Phoenix's main task for Sol 90 is to scoop up a sample of soil
from the bottom of a trench called "Stone Soup," which is about 18
centimeters, or 7 inches deep. On a later sol, the lander's robotic
arm will sprinkle soil from the sample into the third cell of the
wet chemistry laboratory. This deck-mounted laboratory, part of
Phoenix's Microscopy, Electrochemistry and Conductivity Analyzer
(MECA), has previously used two of its four soil-testing cells.
"In the first two cells we analyzed samples from the surface and
the ice interface, and the results look similar. Our objective for
Cell 3 is to use it as an exploratory cell to look at something
that might be different," said JPL's Michael Hecht, lead scientist
for MECA. "The appeal of Stone Soup is that this deep area may
collect and concentrate different kinds of materials."

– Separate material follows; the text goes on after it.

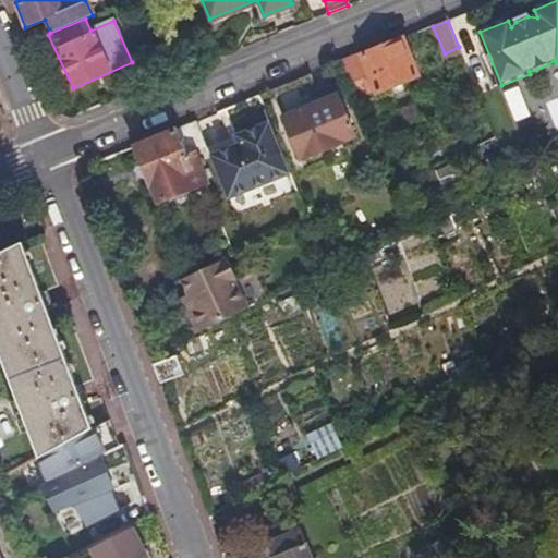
[(403,38),(340,64),(354,98),(368,93),(370,94),(375,92),(376,94),(419,77),(403,38)]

Stone Soup lies on the borderline, or natural trough, between
two of the low, polygon-shaped hummocks that characterize the
arctic plain where Phoenix landed. The trench is toward the left,
or west, end of the robotic arm's work area on the north side of
the lander.
When digging near a polygon center, Phoenix has hit a layer of
icy soil, as hard as concrete, about 5 centimeters, or 2 inches,
beneath the ground surface. In the Stone Soup trench at a polygon
margin, the digging has not yet hit an icy layer like that.

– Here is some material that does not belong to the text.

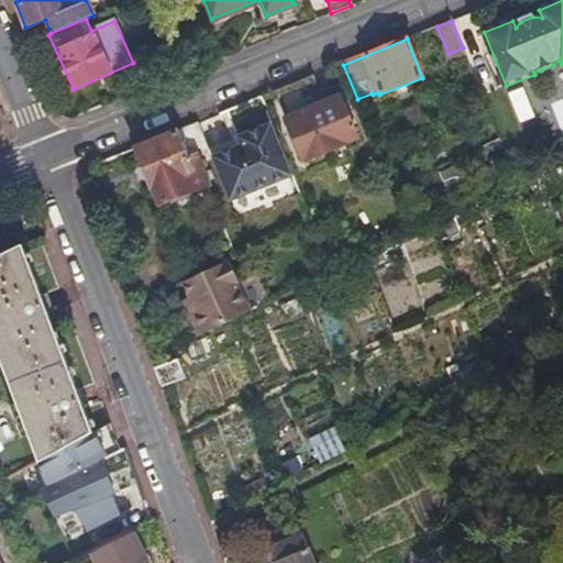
[(510,94),(521,122),(553,110),(562,132),(562,83),(539,92),(534,84),(510,94)]
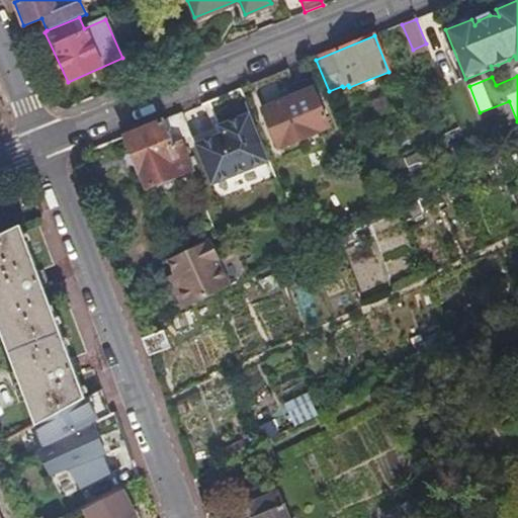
[(328,126),(314,92),(285,103),(283,100),(262,109),(279,151),(299,143),(298,139),(328,126)]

"The trough between polygons is sort of a trap where things can
accumulate," Hecht said. "Over a long timescale, there may even be
circulation of material sinking at the margins and rising at the
center."
The science team had considered two finalist sites as sources
for the next sample to be delivered to the wet chemistry lab. This
past weekend, Stone Soup won out. "We had a shootout between Stone
Soup and white stuff in a trench called 'Upper Cupboard,'" Hecht
said. "If we had been able to confirm that the white material was a
salt-rich deposit, we would have analyzed that, but we were unable
to confirm that with various methods."
Both candidates for the sampling location offered a chance to
gain more information about salt distribution in the Phoenix work
area, which could be an indicator of whether or not liquid water
has been present. Salt would concentrate in places that may have
been wet.
While proceeding toward delivery of a sample from Stone Soup
into the wet chemistry laboratory, Phoenix is also using its
Thermal and Evolved-Gas Analyzer to examine a soil sample collected
last week from another trench, at a depth intermediate between the
surface and the hard, icy layer.
The Phoenix mission is led by Peter Smith from the University of
Arizona with project management at the Jet Propulsion Laboratory,
Pasadena, CA and development partnership at Lockheed Martin,
Denver. International contributions come from the Canadian Space
Agency; the University of Neuchatel, Switzerland; the universities
of Copenhagen and Aarhus in Denmark; the Max Planck Institute in
Germany; and the Finnish Meteorological Institute. The California
Institute of Technology in Pasadena manages JPL for NASA.